Sul Corriere della Sera del 28 dicembre 2018, a commento di un caso di femminicidio, Luisa Muraro interroga la civiltà patriarcale. Chiede come può un onesto tranviere, in una città come Milano, uccidere una giovane donna, sua ospite, che rifiuta di fare sesso con lui. In parte se lo spiega così: la prepotenza maschile non è limitata da un imperativo dotato di efficacia simbolica paragonabile al rispetto della proprietà privata. Oggi non valgono più le norme patriarcali che regolavano l’accesso degli uomini al corpo femminile e facevano da argine negativo. Ma il principio dell’inviolabilità del corpo femminile non si è affermato nella cultura maschile.

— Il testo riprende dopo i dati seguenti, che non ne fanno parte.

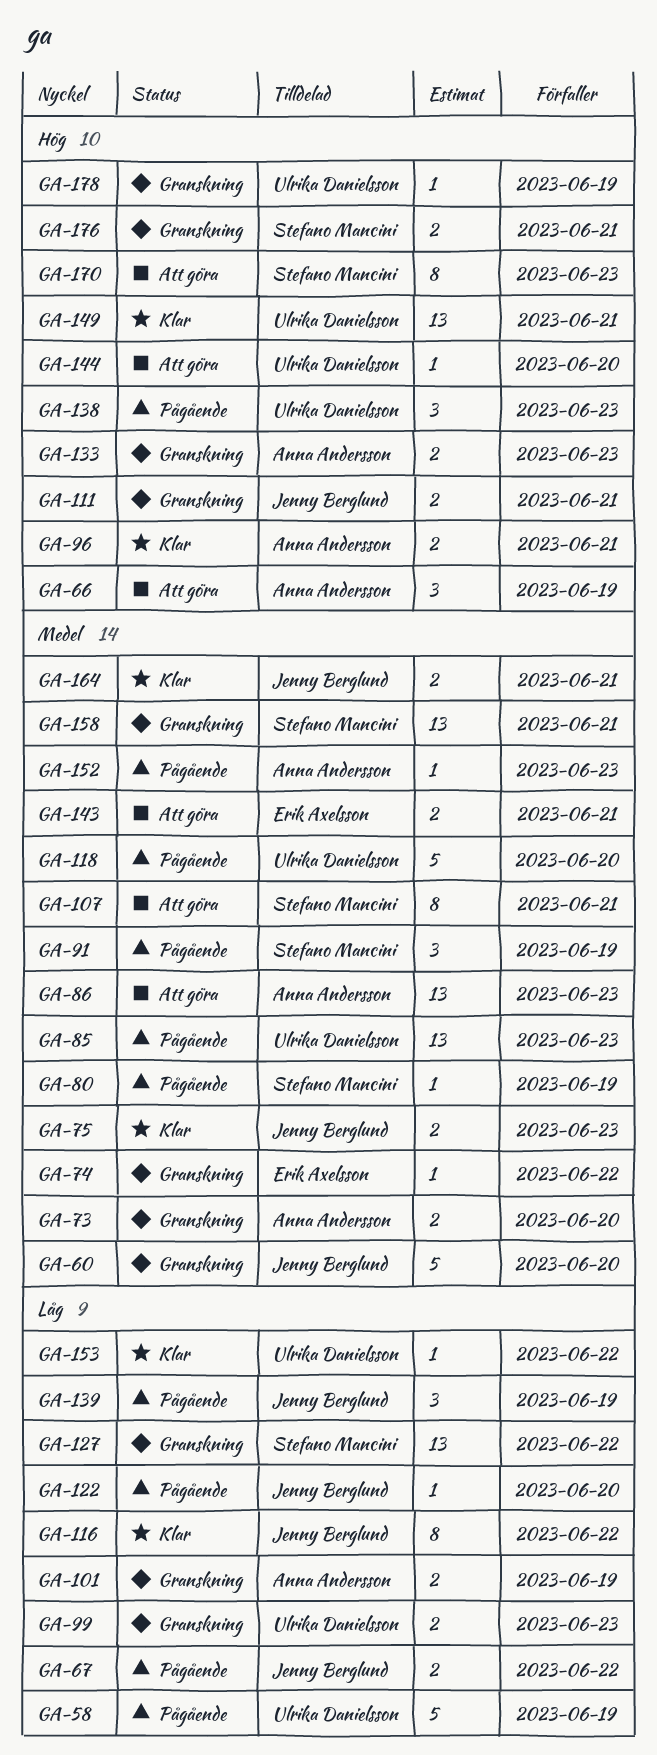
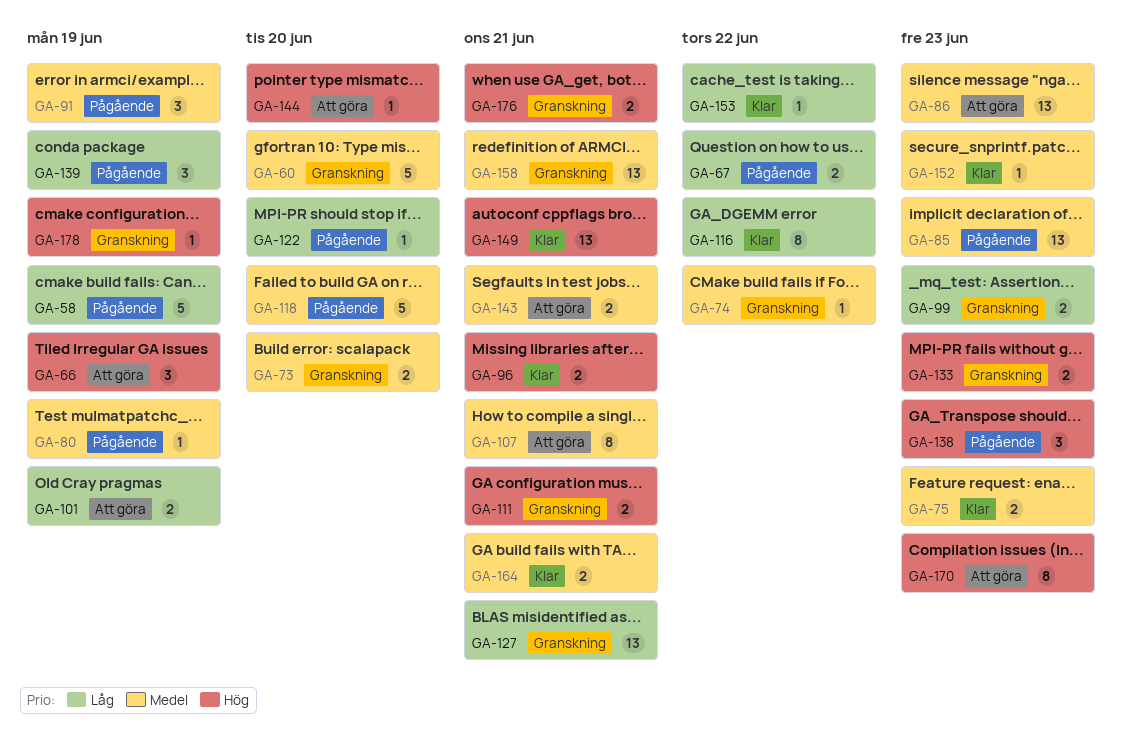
GA-101, status: Granskning -> Att göra
GA-127, due: Jun 22 -> Jun 21
GA-152, status: Pågående -> Klar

Si può obiettare alla filosofa che molti ladri violano la proprietà privata. Ma i ladri, in genere, non sono ritenuti persone rispettabili e integrate, da consegnare alla psicologia o alla psichiatria dopo un furto inaspettato e sorprendente. Si può ancora obiettare che esiste già l’imperativo di non uccidere e che la maggior parte delle vittime sono uomini. Però, le vittime maschili di solito sono uccise da altri uomini, in un contesto di estraneità e criminalità. Alle donne, invece, succede di essere uccise dagli uomini loro parenti, amici e conoscenti, per essersi rifiutate di corrispondere le aspettative maschili.
L’inviolabilità del corpo femminile fraintesa come assoluto
Il principio di inviolabilità del corpo femminile può evocare nella mente di un uomo un assoluto, simile al tabù dell’incesto materno. Il corpo della madre è inviolabile anche se, per assurdo, lo consentisse o lo desiderasse lei stessa. Forse, il tabù dell’incesto è un principio di obbedienza nei confronti del padre, che esige la separazione tra madre e figlio. Se così fosse, il declino dell’autorità paterna potrebbe indebolire l’imperativo di non desiderare la madre. Un imperativo già oggi superato in alcune categorie dell’immaginario e della produzione pornografica. Per quanto sia dannoso il sesso tra consanguinei, non esiste un tabù di forza analoga all’incesto materno nei confronti delle sorelle e delle figlie.
Così come il corpo della madre è inviolabile, indipendentemente dalla volontà di lei, il corpo delle altre donne, con o senza il consenso, è violabile. Ed è violato. O per un fatto anatomico: l’uomo entra nel corpo della donna. O per un fatto culturale: il rapporto sessuale simboleggia i significati di dominio, possesso, sottomissione, del rapporto tra i sessi nella storia e nella società.
Senza una teoria della libertà femminile
L’ onesto tranviere non è un uomo perbene. Le sue modalità di relazione con le donne sono note ai colleghi di lavoro. Con essi era solito vantarsi delle sue prodezze e da una collega era stato pure segnalato per stalking. Evidentemente non ha incontrato una disapprovazione sociale sufficiente. Come invece l’avrebbe incontrata un ladro che si vantasse di rubare. La vittima, inoltre, aveva segnalato alle forze dell’ordine i comportamenti molesti dell’uomo. Ma la polizia, in mancanza di una formale denuncia, non si è sentita in dovere di prevenire un probabile comportamento delittuoso. Come invece sarebbe accaduto nei confronti di un sospetto criminale di altro tipo.
Alla mancata affermazione del principio dell’inviolabilità del corpo femminile, Luisa Muraro aggiunge che non si è formata, nella nostra civiltà, una teoria della libertà femminile. Se non quella dei diritti degli uomini estesi alle donne, con esiti insensati come il diritto all’aborto o ambigui come il diritto a prostituirsi. Tra le conseguenze del deficit teorico sulla libertà femminile ce n’è uno che voglio segnalare e riguarda la responsabilità collettività e istituzionale. Se assunta a tutela dell’ individuo è doverosa. Se assunta a tutela delle donne rischia di essere vissuta come paternalistica o come una limitazione della stessa libertà femminile. Con la scusa di evitare questo rischio, la collettività e le istituzioni spesso praticano e giustificano la propria colpevole negligenza.